Extracted page text data:
Segment Open

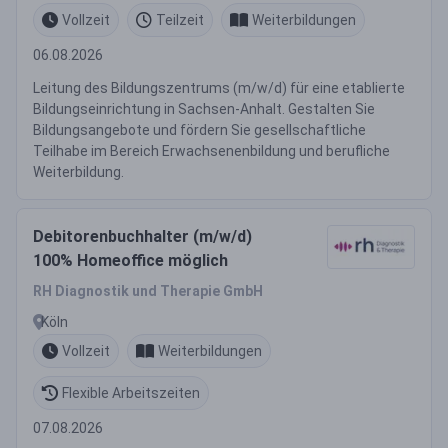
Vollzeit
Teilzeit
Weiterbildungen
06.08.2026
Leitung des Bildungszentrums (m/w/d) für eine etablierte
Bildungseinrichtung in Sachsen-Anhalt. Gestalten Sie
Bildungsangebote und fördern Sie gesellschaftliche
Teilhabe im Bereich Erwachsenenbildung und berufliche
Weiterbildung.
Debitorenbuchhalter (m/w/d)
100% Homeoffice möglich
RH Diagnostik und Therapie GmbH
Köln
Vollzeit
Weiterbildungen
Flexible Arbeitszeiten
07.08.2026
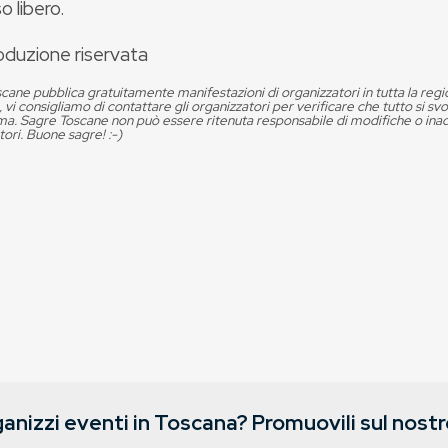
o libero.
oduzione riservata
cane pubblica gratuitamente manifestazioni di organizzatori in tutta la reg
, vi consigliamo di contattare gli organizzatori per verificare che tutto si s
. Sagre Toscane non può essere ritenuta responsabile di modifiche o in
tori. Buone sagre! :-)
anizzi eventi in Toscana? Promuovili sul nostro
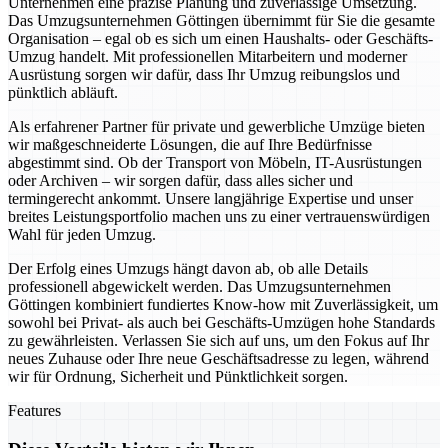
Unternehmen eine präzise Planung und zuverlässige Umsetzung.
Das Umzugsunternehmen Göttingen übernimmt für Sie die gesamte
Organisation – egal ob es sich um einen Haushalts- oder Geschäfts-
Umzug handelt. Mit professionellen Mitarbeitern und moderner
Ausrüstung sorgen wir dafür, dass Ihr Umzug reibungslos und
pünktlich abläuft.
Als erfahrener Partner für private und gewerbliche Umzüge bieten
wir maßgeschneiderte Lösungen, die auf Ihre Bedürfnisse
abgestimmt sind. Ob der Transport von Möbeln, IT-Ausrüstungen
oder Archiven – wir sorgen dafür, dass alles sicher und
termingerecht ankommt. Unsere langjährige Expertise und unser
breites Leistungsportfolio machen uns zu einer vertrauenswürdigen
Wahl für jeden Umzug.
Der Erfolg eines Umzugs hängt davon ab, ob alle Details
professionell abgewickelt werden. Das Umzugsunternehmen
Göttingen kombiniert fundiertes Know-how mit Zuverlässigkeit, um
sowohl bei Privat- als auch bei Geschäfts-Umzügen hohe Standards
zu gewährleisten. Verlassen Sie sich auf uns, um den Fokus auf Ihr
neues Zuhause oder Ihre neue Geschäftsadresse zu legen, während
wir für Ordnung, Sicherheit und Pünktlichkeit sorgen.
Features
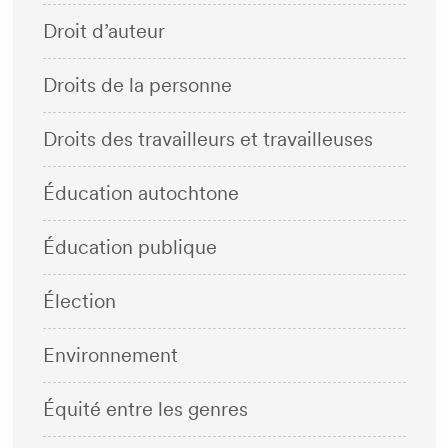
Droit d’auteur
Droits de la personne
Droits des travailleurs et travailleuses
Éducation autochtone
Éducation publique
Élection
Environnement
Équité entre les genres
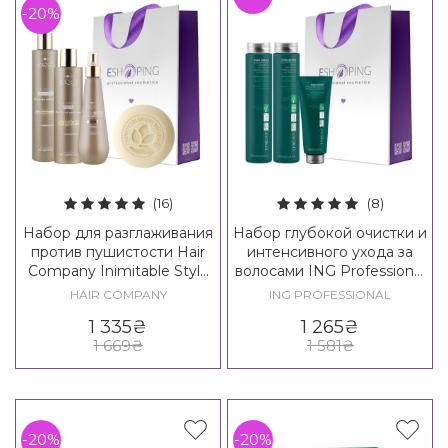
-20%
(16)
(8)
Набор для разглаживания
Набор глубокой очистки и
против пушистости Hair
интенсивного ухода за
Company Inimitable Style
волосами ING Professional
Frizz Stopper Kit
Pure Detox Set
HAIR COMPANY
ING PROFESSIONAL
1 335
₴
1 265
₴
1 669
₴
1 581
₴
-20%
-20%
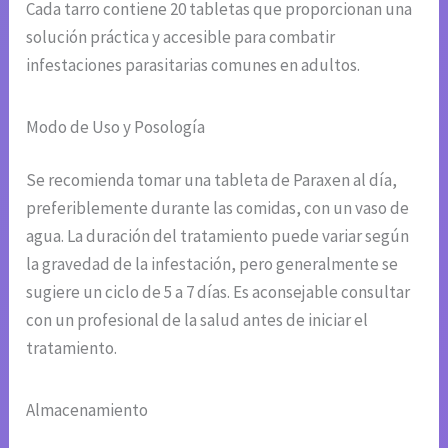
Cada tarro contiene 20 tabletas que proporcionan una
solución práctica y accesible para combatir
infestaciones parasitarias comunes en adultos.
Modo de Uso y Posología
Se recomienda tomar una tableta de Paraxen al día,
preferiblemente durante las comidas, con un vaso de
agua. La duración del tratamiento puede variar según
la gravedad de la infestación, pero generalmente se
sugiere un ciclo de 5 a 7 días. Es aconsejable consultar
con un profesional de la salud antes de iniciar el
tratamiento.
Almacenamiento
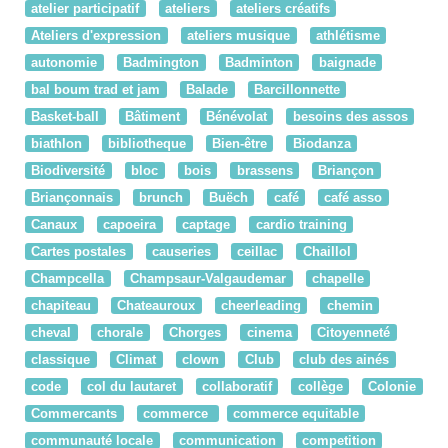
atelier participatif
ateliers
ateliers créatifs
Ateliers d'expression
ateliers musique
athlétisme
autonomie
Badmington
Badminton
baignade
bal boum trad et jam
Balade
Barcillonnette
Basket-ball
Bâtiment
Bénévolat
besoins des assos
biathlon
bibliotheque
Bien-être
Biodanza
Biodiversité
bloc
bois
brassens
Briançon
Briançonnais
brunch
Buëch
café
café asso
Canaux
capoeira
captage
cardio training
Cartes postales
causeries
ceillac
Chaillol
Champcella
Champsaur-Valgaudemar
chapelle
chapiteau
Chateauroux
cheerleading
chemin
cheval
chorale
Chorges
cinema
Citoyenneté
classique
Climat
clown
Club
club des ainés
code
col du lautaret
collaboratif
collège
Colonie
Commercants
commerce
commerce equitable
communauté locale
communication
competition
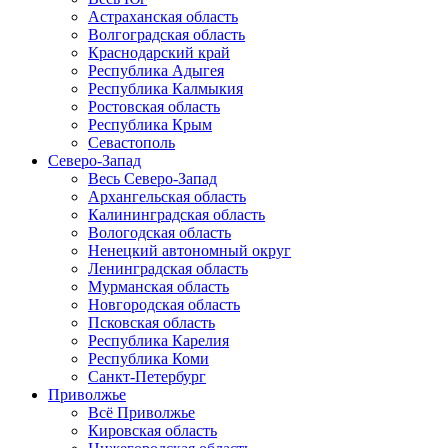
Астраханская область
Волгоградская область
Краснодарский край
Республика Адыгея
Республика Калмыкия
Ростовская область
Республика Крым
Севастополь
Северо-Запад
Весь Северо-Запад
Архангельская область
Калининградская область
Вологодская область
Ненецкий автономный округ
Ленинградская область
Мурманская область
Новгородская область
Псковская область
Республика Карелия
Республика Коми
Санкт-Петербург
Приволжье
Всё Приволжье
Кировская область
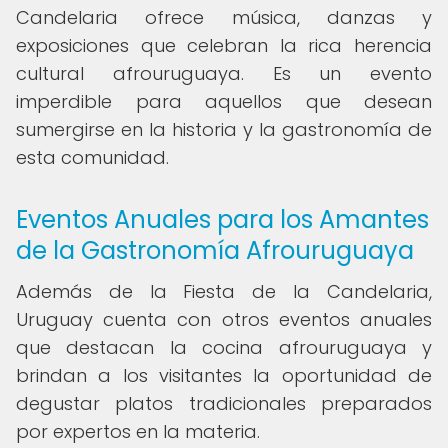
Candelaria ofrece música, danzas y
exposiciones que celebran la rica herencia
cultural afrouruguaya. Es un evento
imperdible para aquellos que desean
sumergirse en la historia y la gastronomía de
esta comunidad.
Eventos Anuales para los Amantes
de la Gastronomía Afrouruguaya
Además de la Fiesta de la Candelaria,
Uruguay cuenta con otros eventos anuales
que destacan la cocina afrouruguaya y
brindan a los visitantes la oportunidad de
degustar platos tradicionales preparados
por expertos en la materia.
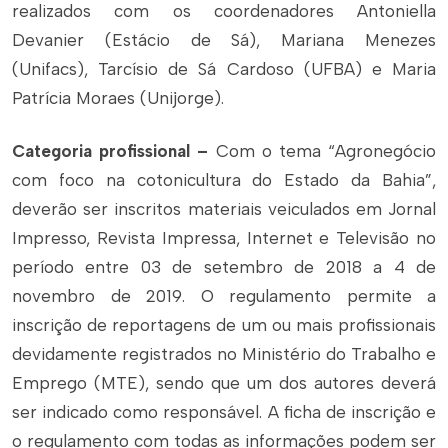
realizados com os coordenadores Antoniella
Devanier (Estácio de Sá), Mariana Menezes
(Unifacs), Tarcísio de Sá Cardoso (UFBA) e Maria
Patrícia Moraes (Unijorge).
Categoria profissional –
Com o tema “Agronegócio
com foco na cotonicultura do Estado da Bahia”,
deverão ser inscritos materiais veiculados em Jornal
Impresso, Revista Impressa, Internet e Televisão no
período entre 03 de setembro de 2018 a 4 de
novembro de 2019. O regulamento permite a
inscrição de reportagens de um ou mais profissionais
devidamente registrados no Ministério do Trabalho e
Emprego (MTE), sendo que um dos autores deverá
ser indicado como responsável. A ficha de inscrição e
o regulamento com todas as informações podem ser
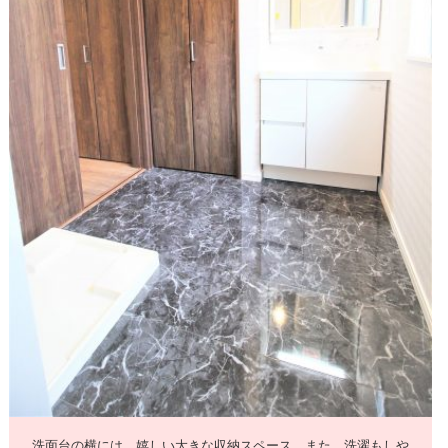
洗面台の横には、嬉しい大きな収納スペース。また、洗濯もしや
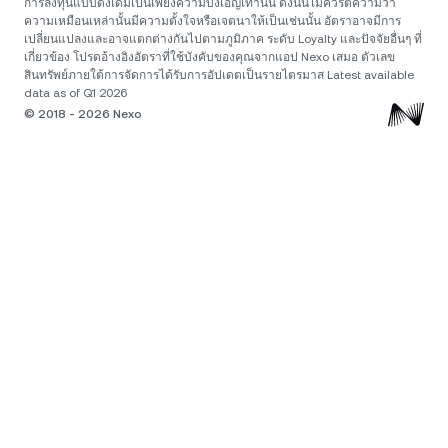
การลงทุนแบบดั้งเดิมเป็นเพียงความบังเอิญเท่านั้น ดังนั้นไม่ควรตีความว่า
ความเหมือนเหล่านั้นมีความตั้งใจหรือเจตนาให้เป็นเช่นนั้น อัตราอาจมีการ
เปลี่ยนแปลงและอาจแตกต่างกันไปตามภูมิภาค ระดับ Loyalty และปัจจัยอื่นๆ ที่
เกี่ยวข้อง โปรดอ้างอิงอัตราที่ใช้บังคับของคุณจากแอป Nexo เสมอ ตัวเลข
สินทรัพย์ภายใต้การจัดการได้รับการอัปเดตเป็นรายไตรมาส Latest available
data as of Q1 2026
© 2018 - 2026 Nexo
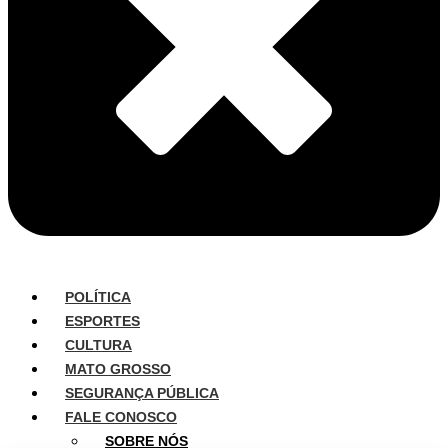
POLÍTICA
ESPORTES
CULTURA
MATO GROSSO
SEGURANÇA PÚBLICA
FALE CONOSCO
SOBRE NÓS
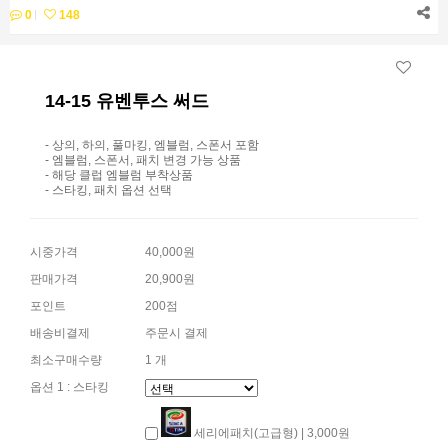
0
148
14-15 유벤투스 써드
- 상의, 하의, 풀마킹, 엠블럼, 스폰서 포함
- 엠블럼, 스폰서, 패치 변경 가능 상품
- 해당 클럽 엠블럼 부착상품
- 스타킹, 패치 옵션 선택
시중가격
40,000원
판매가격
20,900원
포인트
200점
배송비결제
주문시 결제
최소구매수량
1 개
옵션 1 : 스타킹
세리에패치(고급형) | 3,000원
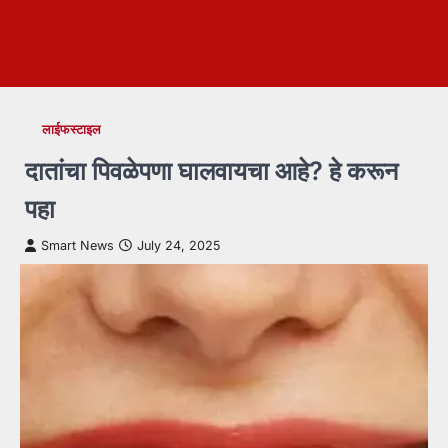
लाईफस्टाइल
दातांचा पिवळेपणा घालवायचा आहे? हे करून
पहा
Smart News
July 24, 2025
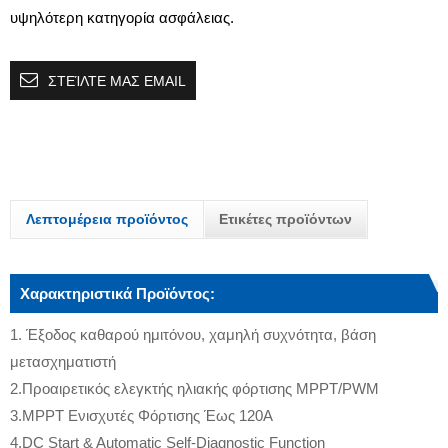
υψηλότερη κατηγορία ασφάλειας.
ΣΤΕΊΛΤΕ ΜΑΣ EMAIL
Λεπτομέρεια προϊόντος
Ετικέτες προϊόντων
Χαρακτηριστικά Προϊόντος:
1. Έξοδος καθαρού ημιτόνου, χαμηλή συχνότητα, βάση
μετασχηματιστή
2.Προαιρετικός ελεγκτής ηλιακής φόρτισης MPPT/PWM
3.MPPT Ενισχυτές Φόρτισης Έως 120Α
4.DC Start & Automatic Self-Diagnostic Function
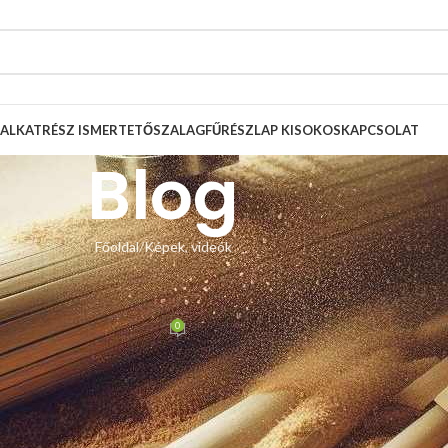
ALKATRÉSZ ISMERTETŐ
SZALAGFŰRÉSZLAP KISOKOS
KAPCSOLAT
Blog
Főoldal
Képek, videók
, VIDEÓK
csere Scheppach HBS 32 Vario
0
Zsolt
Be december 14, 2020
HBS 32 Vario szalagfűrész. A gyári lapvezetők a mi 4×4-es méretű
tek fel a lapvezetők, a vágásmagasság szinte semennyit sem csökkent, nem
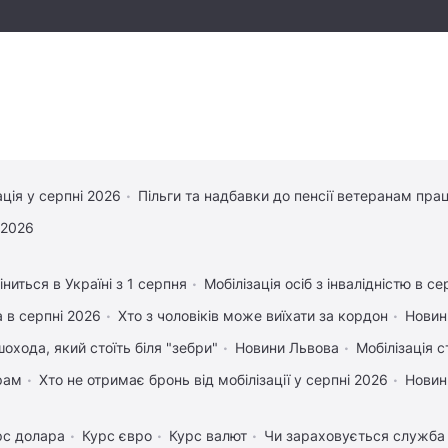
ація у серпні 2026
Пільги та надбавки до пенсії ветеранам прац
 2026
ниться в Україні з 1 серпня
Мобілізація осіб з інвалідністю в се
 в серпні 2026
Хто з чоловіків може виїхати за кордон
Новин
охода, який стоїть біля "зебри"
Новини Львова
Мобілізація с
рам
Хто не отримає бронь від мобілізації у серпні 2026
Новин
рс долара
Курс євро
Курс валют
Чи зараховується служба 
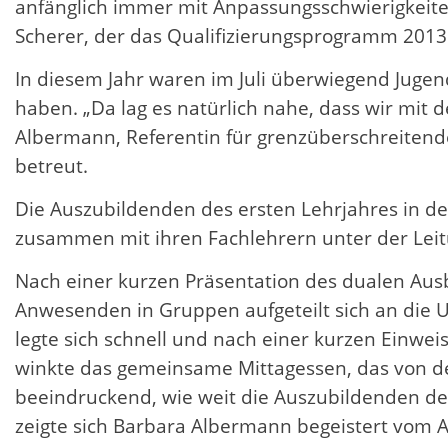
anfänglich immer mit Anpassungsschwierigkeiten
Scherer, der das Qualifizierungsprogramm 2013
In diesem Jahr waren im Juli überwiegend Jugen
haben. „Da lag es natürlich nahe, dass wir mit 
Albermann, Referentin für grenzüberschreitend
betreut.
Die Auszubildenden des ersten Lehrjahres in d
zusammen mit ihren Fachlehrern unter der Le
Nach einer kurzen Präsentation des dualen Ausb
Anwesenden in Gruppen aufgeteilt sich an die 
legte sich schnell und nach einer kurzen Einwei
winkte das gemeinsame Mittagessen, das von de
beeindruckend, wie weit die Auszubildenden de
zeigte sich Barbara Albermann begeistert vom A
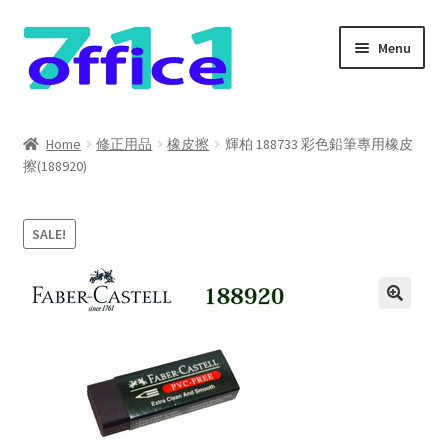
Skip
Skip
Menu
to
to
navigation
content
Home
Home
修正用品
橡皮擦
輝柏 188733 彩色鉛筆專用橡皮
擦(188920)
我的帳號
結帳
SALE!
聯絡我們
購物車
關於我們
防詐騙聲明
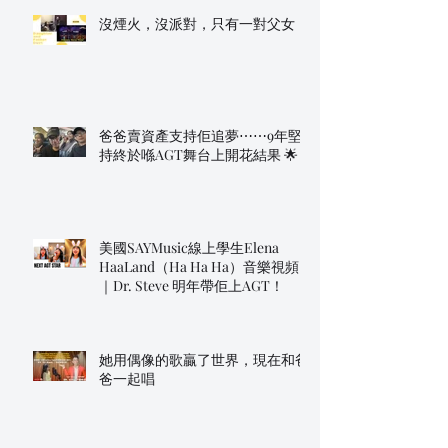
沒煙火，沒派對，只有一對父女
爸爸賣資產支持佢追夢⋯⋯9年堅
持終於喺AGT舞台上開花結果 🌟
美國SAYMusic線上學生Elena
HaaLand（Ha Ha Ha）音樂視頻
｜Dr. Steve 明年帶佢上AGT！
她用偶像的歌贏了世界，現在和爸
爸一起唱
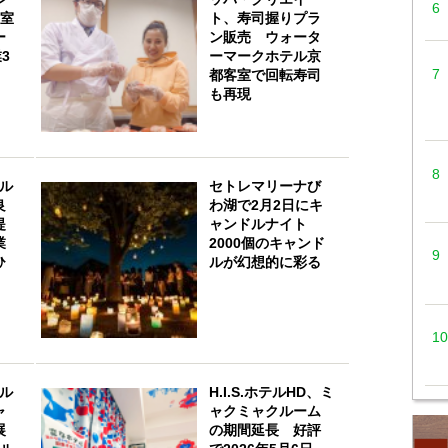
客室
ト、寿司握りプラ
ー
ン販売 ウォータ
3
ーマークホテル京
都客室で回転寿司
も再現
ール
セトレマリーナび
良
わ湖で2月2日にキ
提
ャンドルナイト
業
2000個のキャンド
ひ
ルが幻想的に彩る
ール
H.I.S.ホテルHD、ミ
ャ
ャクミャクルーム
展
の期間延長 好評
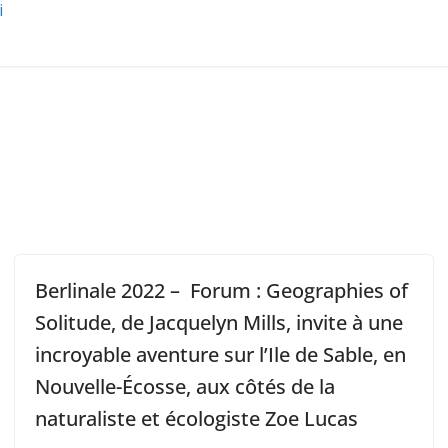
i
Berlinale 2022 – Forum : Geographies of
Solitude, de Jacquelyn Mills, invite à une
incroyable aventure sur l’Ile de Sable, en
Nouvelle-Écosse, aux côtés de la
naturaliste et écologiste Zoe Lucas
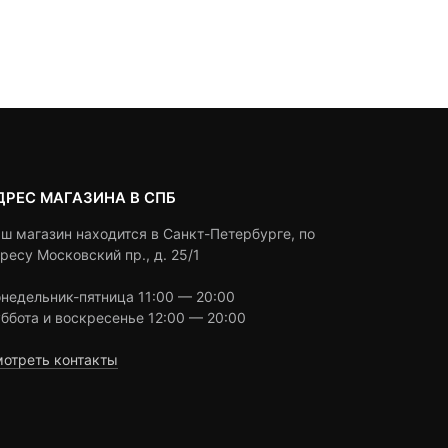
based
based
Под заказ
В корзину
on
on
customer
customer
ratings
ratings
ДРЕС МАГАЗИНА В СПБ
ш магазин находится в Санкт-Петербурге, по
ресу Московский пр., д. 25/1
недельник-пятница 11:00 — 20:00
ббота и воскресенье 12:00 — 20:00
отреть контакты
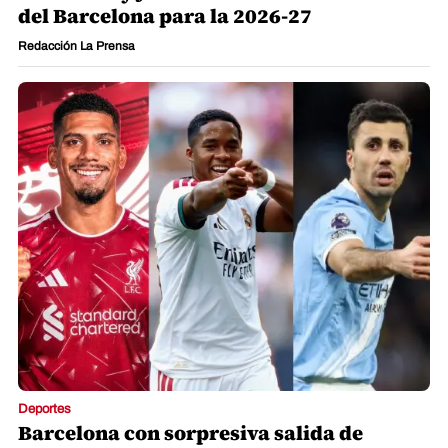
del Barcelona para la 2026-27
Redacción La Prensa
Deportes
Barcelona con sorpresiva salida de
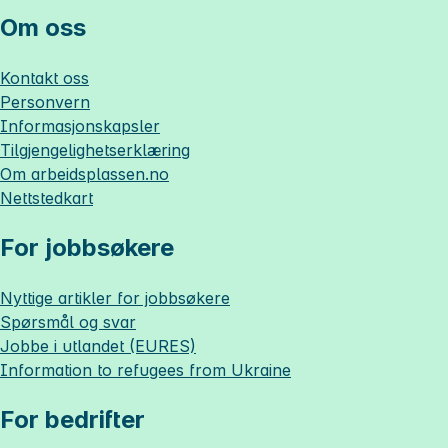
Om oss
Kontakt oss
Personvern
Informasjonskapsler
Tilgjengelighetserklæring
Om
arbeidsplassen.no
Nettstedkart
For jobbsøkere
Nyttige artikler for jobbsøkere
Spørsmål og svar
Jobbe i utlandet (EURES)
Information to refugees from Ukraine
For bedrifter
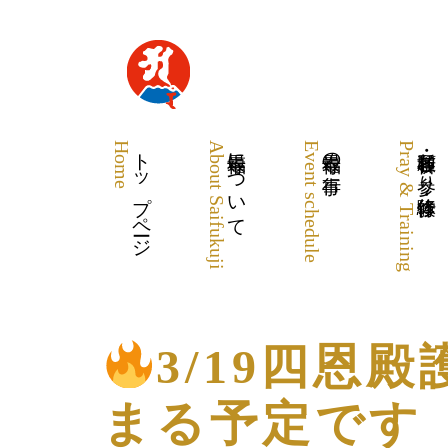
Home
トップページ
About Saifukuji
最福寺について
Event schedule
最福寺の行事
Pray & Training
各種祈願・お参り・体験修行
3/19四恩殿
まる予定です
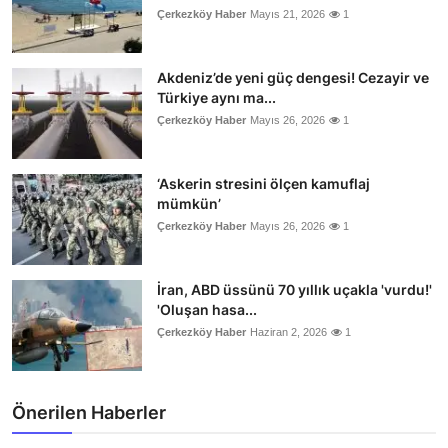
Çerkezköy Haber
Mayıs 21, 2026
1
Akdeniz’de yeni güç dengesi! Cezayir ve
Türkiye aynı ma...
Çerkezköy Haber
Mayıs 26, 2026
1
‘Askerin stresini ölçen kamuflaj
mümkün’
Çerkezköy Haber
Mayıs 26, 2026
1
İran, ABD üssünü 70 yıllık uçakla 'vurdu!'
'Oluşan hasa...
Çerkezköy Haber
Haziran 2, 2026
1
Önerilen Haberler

Segment Closed

Using the entries above, repeat only the lines from the one containing "wir maßgeschneiderte Lösungen, die" through the one containing "professionell abgewickelt werden.", end lines included.

Response for this exercise:
wir maßgeschneiderte Lösungen, die auf Ihre Bedürfnisse
abgestimmt sind. Ob der Transport von Möbeln, IT-Ausrüstungen
oder Archiven – wir sorgen dafür, dass alles sicher und
termingerecht ankommt. Unsere langjährige Expertise und unser
breites Leistungsportfolio machen uns zu einer vertrauenswürdigen
Wahl für jeden Umzug.
Der Erfolg eines Umzugs hängt davon ab, ob alle Details
professionell abgewickelt werden. Das Umzugsunternehmen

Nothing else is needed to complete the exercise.